Question

If `sec θ = 5/4`, verify that `(tan θ)/(1 + tan^2θ) = (sin θ)/(sec θ)`.

Answer 1

Given: `sec θ = 5/4`

Step-wise calculation:

1. `cos θ = 1/(sec θ)` 

= `4/5`

2. `sin θ = sqrt(1 - cos^2θ)`

= `sqrt(1 - (4/5)^2)`

= `sqrt(1 - 16/25)`

= `sqrt(9/25)`

= `3/5` (θ acute).

3. `tan θ = (sin θ)/(cos θ)`

= `(3/5)/(4/5)`

= `3/4`

4. Left side:

`(tan θ)/(1 + tan^2θ) = (3/4)/(1 + 9/16)` 

= `(3/4)/(25/16)`

= `(3/4) xx (16/25)`

= `12/25`

Alternatively use identity 1 + tan²θ = sec²θ.

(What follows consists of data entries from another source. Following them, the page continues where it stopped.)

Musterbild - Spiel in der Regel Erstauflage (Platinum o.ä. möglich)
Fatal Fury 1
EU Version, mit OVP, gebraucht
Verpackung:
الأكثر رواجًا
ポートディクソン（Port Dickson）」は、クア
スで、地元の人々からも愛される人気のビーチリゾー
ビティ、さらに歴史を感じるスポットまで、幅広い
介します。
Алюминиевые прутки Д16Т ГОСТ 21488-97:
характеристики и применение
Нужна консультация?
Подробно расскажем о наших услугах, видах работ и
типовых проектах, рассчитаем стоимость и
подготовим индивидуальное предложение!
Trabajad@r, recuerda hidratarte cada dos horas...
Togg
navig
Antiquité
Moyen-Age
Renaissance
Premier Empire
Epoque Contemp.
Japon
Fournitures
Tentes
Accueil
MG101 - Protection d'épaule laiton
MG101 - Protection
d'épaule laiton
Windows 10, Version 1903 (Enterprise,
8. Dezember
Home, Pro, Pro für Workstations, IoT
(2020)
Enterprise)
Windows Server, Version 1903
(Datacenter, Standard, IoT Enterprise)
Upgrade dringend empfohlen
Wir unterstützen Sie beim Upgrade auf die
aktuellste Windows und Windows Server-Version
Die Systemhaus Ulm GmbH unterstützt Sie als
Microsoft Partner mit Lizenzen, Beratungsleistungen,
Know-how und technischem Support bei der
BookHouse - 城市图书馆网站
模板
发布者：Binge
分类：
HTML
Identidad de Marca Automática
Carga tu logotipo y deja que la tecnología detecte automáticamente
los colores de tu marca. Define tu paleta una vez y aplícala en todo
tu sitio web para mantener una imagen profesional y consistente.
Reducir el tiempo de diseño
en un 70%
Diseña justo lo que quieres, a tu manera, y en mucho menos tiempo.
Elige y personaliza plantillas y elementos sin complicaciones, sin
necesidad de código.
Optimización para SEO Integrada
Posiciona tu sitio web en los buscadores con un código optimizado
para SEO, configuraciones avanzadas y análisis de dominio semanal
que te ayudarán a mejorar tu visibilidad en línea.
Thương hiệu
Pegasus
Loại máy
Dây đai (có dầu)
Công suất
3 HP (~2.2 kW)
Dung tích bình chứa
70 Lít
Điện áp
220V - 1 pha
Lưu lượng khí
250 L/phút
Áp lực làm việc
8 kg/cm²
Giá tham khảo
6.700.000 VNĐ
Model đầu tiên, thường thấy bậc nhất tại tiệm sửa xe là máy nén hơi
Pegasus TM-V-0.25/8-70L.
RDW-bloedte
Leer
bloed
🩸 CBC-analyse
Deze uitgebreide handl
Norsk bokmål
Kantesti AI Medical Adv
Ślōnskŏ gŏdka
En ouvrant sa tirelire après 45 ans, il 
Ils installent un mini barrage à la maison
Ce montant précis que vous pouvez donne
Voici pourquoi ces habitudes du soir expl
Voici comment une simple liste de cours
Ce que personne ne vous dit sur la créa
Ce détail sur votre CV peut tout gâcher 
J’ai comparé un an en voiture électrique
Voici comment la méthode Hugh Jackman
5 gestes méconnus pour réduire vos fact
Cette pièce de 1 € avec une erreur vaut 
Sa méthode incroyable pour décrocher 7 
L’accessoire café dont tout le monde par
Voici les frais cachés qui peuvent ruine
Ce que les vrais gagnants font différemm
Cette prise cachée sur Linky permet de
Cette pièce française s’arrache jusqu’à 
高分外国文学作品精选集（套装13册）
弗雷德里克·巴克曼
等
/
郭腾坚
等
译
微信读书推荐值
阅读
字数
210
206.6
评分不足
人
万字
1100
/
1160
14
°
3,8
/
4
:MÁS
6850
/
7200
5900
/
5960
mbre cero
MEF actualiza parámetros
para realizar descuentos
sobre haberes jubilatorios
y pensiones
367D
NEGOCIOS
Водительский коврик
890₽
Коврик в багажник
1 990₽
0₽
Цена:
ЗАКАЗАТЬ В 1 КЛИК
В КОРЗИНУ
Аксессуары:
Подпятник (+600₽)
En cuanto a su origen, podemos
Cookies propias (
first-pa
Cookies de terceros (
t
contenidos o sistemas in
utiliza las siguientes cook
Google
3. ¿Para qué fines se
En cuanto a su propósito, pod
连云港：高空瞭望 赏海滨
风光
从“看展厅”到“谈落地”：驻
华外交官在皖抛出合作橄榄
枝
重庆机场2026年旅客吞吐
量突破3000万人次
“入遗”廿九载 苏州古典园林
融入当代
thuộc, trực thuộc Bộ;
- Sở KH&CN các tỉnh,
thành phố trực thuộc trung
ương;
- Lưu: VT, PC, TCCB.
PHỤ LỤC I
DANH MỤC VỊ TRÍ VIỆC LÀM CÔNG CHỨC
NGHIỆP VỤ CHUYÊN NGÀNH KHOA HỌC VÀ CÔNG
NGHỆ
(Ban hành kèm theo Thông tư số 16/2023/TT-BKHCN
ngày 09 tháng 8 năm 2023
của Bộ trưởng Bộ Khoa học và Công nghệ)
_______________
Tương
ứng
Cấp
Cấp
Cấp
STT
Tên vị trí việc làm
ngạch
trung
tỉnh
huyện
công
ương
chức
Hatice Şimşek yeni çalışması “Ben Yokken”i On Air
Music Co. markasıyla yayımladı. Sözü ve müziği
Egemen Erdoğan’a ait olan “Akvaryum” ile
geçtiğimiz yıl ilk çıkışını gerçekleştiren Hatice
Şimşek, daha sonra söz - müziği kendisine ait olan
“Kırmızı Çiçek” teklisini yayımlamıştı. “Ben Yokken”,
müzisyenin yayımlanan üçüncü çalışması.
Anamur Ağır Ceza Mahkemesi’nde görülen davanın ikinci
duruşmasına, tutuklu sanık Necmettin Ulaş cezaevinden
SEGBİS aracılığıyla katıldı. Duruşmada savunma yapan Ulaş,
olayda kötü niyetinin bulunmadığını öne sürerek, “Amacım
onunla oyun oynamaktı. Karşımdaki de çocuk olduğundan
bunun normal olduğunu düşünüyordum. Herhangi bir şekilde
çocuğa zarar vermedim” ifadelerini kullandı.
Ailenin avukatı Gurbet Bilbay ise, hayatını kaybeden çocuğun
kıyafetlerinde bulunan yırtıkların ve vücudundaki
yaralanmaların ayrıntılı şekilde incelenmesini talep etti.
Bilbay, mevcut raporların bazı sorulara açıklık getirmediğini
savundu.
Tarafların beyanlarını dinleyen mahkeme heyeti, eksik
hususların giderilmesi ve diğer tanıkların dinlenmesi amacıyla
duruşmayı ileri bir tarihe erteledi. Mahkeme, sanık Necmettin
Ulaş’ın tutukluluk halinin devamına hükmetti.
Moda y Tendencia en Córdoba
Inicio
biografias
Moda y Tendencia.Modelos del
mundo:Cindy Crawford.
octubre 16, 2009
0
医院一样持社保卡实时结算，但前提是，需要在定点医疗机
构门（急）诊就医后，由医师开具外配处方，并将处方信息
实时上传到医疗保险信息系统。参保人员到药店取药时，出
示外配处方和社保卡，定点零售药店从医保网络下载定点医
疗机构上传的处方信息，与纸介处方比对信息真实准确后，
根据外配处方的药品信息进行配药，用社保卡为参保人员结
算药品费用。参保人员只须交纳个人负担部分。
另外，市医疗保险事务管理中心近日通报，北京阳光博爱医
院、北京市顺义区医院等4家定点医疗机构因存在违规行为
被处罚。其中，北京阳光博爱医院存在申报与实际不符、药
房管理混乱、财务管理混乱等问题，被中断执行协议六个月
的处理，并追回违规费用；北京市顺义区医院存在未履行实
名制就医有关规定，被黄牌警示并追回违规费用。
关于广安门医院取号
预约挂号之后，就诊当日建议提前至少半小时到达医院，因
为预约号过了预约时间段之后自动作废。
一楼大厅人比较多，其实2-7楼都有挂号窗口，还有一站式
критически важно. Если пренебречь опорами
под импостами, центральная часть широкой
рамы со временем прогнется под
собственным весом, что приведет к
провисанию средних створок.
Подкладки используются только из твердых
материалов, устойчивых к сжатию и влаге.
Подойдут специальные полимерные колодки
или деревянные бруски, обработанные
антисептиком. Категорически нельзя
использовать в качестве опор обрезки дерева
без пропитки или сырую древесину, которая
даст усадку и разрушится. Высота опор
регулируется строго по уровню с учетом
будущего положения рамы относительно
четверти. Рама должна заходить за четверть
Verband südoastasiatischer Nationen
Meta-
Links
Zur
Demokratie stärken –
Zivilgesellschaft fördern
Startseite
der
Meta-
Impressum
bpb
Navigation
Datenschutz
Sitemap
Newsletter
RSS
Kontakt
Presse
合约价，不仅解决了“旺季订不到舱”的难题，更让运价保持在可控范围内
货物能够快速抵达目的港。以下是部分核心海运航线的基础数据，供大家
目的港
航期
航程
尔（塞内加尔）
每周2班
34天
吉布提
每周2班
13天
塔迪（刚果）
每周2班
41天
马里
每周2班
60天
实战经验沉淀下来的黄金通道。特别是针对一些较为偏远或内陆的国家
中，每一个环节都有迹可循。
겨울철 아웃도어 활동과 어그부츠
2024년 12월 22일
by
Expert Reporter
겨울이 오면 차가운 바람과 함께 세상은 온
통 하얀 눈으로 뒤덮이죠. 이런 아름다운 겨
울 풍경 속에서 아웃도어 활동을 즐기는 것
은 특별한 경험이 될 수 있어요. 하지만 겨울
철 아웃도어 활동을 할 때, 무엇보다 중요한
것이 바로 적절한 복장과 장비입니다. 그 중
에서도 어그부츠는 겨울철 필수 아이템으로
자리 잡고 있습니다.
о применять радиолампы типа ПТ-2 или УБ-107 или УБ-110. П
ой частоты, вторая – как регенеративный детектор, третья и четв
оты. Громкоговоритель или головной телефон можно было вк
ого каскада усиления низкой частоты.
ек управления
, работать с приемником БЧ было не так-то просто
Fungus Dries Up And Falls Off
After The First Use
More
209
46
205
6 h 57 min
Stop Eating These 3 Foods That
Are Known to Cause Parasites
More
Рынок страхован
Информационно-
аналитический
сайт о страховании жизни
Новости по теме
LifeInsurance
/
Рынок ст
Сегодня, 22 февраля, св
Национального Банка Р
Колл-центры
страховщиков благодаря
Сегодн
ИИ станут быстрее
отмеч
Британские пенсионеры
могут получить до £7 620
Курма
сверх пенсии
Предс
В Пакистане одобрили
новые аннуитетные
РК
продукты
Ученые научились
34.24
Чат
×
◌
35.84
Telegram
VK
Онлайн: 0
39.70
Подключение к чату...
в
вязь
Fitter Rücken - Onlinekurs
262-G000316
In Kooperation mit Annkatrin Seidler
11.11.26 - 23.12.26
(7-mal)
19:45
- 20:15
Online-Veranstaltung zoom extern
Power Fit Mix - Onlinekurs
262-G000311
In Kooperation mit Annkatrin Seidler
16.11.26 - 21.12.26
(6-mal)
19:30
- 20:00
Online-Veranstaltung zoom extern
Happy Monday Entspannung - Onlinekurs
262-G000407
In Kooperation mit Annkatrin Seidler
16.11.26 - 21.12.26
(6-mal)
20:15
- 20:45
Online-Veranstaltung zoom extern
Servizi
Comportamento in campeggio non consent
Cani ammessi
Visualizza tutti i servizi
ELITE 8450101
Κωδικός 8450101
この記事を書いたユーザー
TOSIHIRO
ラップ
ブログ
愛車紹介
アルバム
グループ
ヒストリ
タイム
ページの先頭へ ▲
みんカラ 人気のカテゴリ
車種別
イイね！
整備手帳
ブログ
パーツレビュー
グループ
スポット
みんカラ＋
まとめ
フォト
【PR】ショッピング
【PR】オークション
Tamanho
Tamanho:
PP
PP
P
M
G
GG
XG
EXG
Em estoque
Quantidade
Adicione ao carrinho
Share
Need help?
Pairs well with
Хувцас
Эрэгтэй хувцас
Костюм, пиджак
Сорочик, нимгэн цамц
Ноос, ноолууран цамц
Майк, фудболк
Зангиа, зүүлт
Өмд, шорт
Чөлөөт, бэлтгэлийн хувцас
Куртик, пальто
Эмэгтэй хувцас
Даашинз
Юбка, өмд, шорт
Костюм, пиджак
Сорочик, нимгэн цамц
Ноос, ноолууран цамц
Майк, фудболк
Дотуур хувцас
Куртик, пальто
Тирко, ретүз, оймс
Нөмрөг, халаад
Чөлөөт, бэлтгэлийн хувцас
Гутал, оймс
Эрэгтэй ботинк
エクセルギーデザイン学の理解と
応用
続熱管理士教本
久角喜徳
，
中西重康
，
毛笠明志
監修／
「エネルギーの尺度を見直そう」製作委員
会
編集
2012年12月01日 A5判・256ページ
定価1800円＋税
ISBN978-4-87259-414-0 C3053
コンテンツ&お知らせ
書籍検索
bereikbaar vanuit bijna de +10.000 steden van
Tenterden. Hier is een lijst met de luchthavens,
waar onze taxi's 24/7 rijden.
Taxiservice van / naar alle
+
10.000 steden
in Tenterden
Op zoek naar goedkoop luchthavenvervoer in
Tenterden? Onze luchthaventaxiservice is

So, `tan/(1 + tan^2) = tan/(sec^2)`

= `(sin/cos) · cos^2`

= sin · cos

5. Right side:

`(sin θ)/(sec θ) = (3/5) / (5/4)` 

= `(3/5) xx (4/5)`

= `12/25`

`(tan θ)/(1 + tan^2 θ) = (sin θ)/(sec θ) = 12/25`, so the equality is verified.